Re: Moving from hashing to tie-ing.
by Fletch (Bishop) on Jul 31, 2006 at 15:21 UTC
|
Given the structure of what you've given, consider either stepping up to a real DBMS (Postgres, MySQL) or take a half step like SQLite. Then just use DBI.
| [reply] |
Re: Moving from hashing to tie-ing.
by ptum (Priest) on Jul 31, 2006 at 15:24 UTC
|
I've found that using Tie::File for large files (like yours) has not given me the performance I was seeking. Is it possible for you to divide your process into two steps, one to parse the file and store the relevant components into a relational database, and the second to process the various components according to your needs, using the power of the relational database? I've had good success with Oracle and MySQL ...
Update: Yeah, like Fletch said. Curse those johnny-on-the-spot monks! :)

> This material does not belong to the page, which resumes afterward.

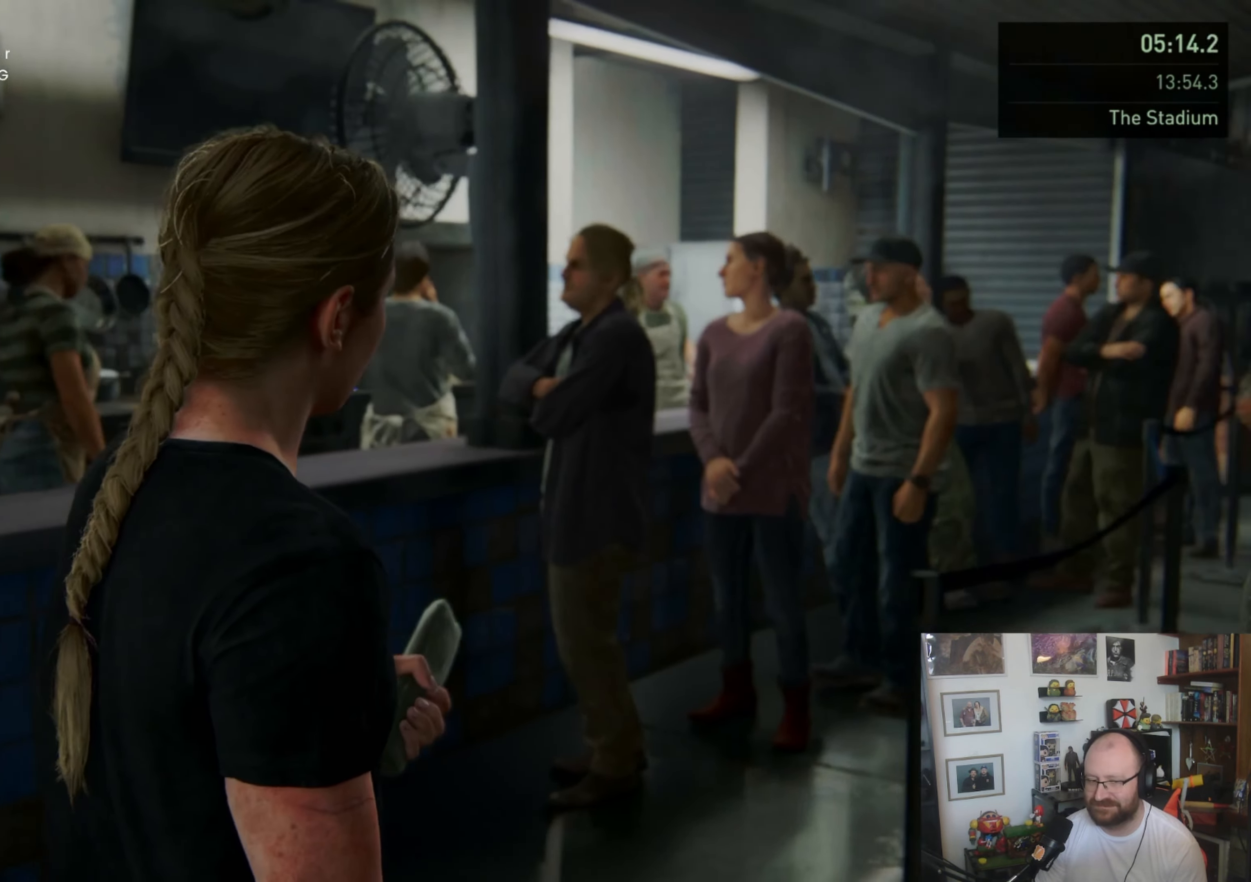
{"buttons": ["L1"], "left_stick": "up-right", "right_stick": "down-right", "events": []}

No good deed goes unpunished. -- (attributed to) Oscar Wilde
| [reply] |
Re: Moving from hashing to tie-ing.
by CountZero (Bishop) on Jul 31, 2006 at 16:17 UTC
|
A 2.5 Gigabyte dataset usually cannot be kept in memory at once (unless you have an extra-ordinary amount of memory in your computer) , so whether you use a single hash or the Hash-of-Hashes you suggested, your OS is going to swap data to hard-disk all the time, severally hurting performance.If you don't want to go the database-way yet, tie-ing is perhaps not so bad as it is really using a simple database behind the scenes. Much will depend on how large your key-space needs to be. If you cannot keep the keys in memory at once, performance will still suffer. How many records do you have in the file and how long is each pin?
CountZero "If you have four groups working on a compiler, you'll get a 4-pass compiler." - Conway's Law
| [reply] [d/l] |
Re: Moving from hashing to tie-ing.
by Ieronim (Friar) on Jul 31, 2006 at 15:54 UTC
|
| [reply] [d/l] |
Re: Moving from hashing to tie-ing.
by eff_i_g (Curate) on Jul 31, 2006 at 15:45 UTC
|
Honestly, that is what should be done--moving their data into a database. In fact, the file we receive is actually an extract from their database. At the moment I am supposed to understand the project and try to "improve" it before really improving it. The whole thing needs to be rewritten in my opinion, yet my time is limited.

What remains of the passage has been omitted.